COME PROCEDERE
Ricopia senza alcuna modifica tutte le voci riportate qui sotto, tralasciando le immagini.

DATI REGISTRATI
--------

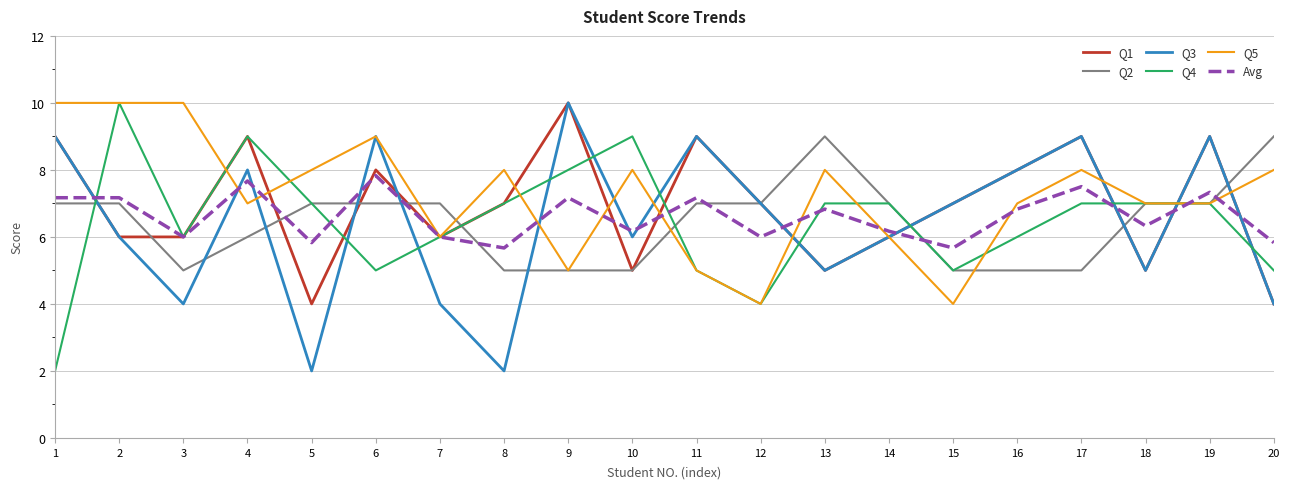

What is the sum of the Q3 values at 10 and 7?

10.0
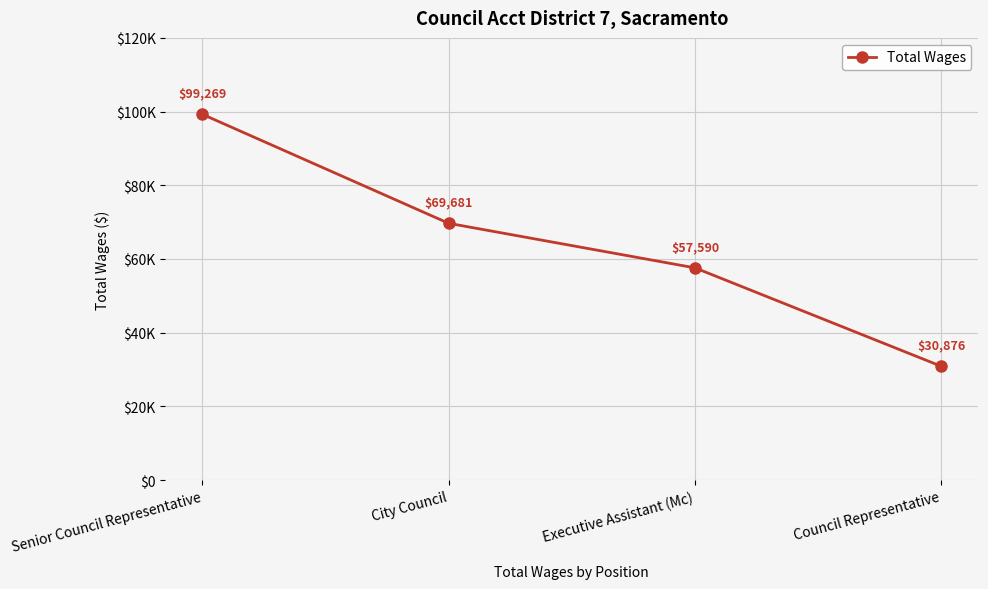

Is this an area chart (filled region under the line)?

No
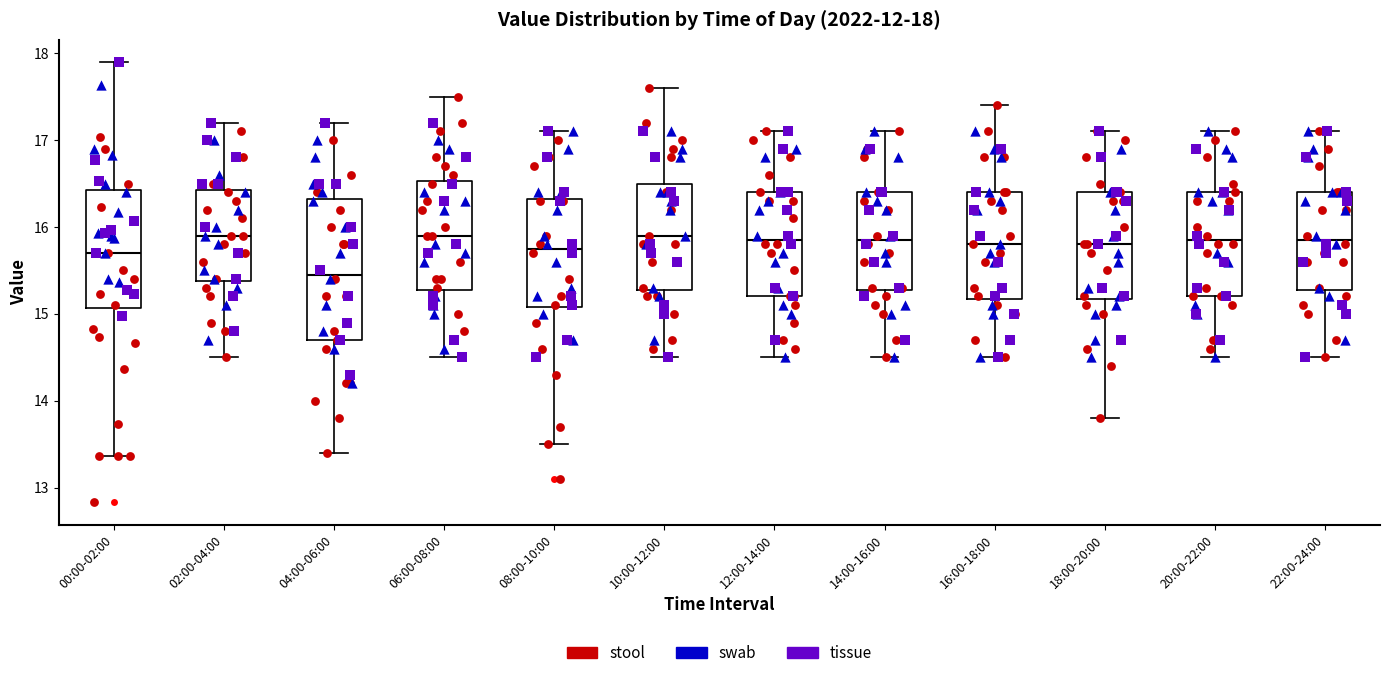

Which box is the tallest, from its lower edge to its upper edge?

04:00-06:00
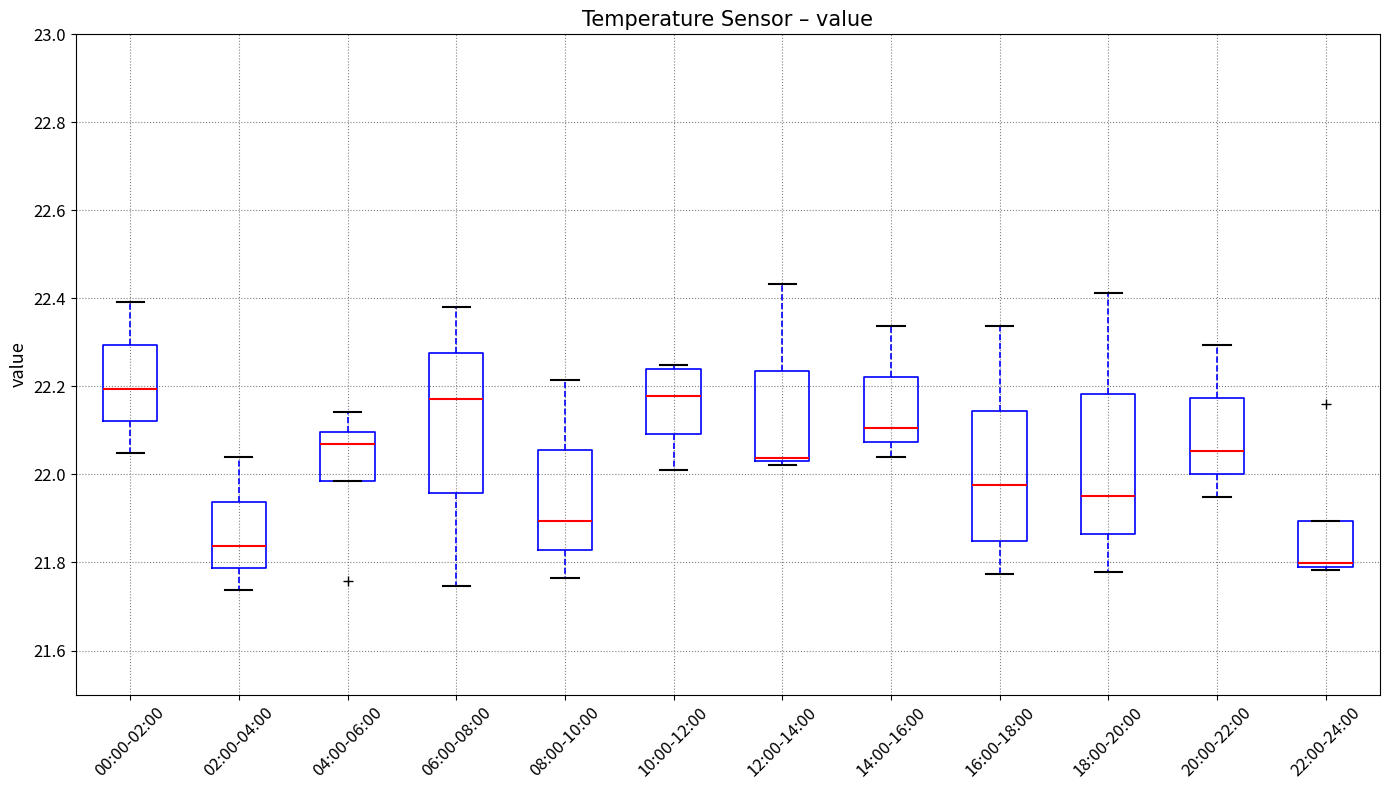

Reading left to right, read every box against the y-axis: the position of its median line, the range the box covers, and the ends of its whiskers. The values are not printed on the chart, so give them approximately, as read against the axis.

00:00-02:00: median 22.20, box 22.12 to 22.30, whiskers 22.04 to 22.40
02:00-04:00: median 21.84, box 21.78 to 21.94, whiskers 21.74 to 22.04
04:00-06:00: median 22.08, box 21.98 to 22.10, whiskers 21.98 to 22.14
06:00-08:00: median 22.18, box 21.96 to 22.28, whiskers 21.74 to 22.38
08:00-10:00: median 21.90, box 21.82 to 22.06, whiskers 21.76 to 22.22
10:00-12:00: median 22.18, box 22.10 to 22.24, whiskers 22.02 to 22.24 (just above the box's upper edge)
12:00-14:00: median 22.04, box 22.02 to 22.24, whiskers 22.02 (just below the box's lower edge) to 22.44
14:00-16:00: median 22.10, box 22.08 to 22.22, whiskers 22.04 to 22.34
16:00-18:00: median 21.98, box 21.84 to 22.14, whiskers 21.78 to 22.34
18:00-20:00: median 21.96, box 21.86 to 22.18, whiskers 21.78 to 22.42
20:00-22:00: median 22.06, box 22.00 to 22.18, whiskers 21.94 to 22.30
22:00-24:00: median 21.80, box 21.78 to 21.90, whiskers 21.78 (just below the box's lower edge) to 21.90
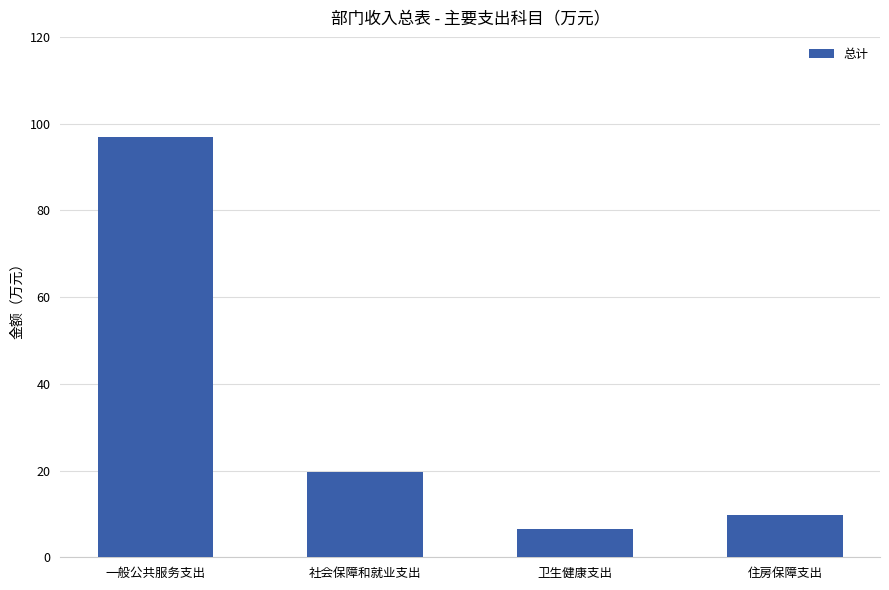

What is the smallest value displayed?

6.6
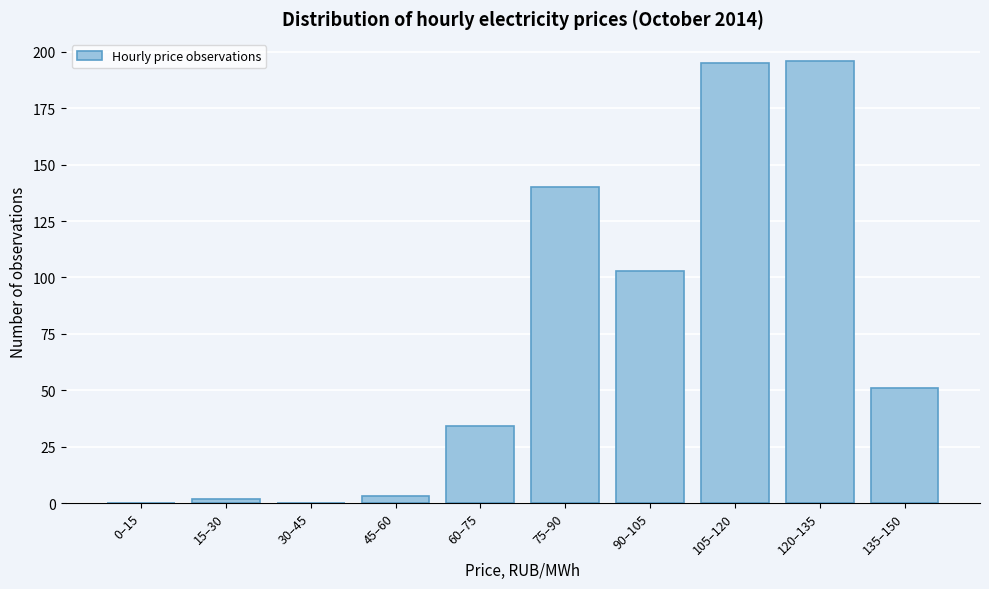

Reading left to right, extract all data points from this chart.

0–15=0	15–30=2	30–45=0	45–60=3	60–75=34	75–90=140	90–105=103	105–120=195	120–135=196	135–150=51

--------

RISPOSTA
What is the sum of the Q3 values at 10 and 7?

10.0

Is this an area chart (filled region under the line)?

No

Which box is the tallest, from its lower edge to its upper edge?

04:00-06:00

Reading left to right, read every box against the y-axis: the position of its median line, the range the box covers, and the ends of its whiskers. The values are not printed on the chart, so give them approximately, as read against the axis.

00:00-02:00: median 22.20, box 22.12 to 22.30, whiskers 22.04 to 22.40
02:00-04:00: median 21.84, box 21.78 to 21.94, whiskers 21.74 to 22.04
04:00-06:00: median 22.08, box 21.98 to 22.10, whiskers 21.98 to 22.14
06:00-08:00: median 22.18, box 21.96 to 22.28, whiskers 21.74 to 22.38
08:00-10:00: median 21.90, box 21.82 to 22.06, whiskers 21.76 to 22.22
10:00-12:00: median 22.18, box 22.10 to 22.24, whiskers 22.02 to 22.24 (just above the box's upper edge)
12:00-14:00: median 22.04, box 22.02 to 22.24, whiskers 22.02 (just below the box's lower edge) to 22.44
14:00-16:00: median 22.10, box 22.08 to 22.22, whiskers 22.04 to 22.34
16:00-18:00: median 21.98, box 21.84 to 22.14, whiskers 21.78 to 22.34
18:00-20:00: median 21.96, box 21.86 to 22.18, whiskers 21.78 to 22.42
20:00-22:00: median 22.06, box 22.00 to 22.18, whiskers 21.94 to 22.30
22:00-24:00: median 21.80, box 21.78 to 21.90, whiskers 21.78 (just below the box's lower edge) to 21.90

What is the smallest value displayed?

6.6

Reading left to right, extract all data points from this chart.

0–15=0	15–30=2	30–45=0	45–60=3	60–75=34	75–90=140	90–105=103	105–120=195	120–135=196	135–150=51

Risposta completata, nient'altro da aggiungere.